▸ The problem
Look through the lines below for the word "PortfolioUpdate", and copy every line that has it.

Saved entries
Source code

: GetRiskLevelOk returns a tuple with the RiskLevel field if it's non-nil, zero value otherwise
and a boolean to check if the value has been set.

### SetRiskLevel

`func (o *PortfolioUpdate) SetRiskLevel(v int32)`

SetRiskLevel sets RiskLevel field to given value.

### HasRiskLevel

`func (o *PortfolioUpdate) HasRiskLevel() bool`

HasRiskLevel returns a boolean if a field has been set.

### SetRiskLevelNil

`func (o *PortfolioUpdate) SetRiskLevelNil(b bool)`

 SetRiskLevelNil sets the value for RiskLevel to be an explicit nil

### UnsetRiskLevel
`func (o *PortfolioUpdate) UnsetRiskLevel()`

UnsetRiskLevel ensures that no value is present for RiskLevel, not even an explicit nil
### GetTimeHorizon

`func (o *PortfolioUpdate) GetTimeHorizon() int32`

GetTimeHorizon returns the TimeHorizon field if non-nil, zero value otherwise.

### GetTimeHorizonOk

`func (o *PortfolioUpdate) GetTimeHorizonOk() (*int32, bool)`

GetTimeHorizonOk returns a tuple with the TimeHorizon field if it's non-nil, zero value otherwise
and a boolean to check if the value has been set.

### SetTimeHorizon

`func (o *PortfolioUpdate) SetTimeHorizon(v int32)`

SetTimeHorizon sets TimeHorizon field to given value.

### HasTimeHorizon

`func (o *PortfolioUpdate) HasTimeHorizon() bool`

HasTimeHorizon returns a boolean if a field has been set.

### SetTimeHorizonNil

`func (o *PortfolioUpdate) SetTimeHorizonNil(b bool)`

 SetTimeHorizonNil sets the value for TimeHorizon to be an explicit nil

▸ Written response
`func (o *PortfolioUpdate) SetRiskLevel(v int32)`
`func (o *PortfolioUpdate) HasRiskLevel() bool`
`func (o *PortfolioUpdate) SetRiskLevelNil(b bool)`
`func (o *PortfolioUpdate) UnsetRiskLevel()`
`func (o *PortfolioUpdate) GetTimeHorizon() int32`
`func (o *PortfolioUpdate) GetTimeHorizonOk() (*int32, bool)`
`func (o *PortfolioUpdate) SetTimeHorizon(v int32)`
`func (o *PortfolioUpdate) HasTimeHorizon() bool`
`func (o *PortfolioUpdate) SetTimeHorizonNil(b bool)`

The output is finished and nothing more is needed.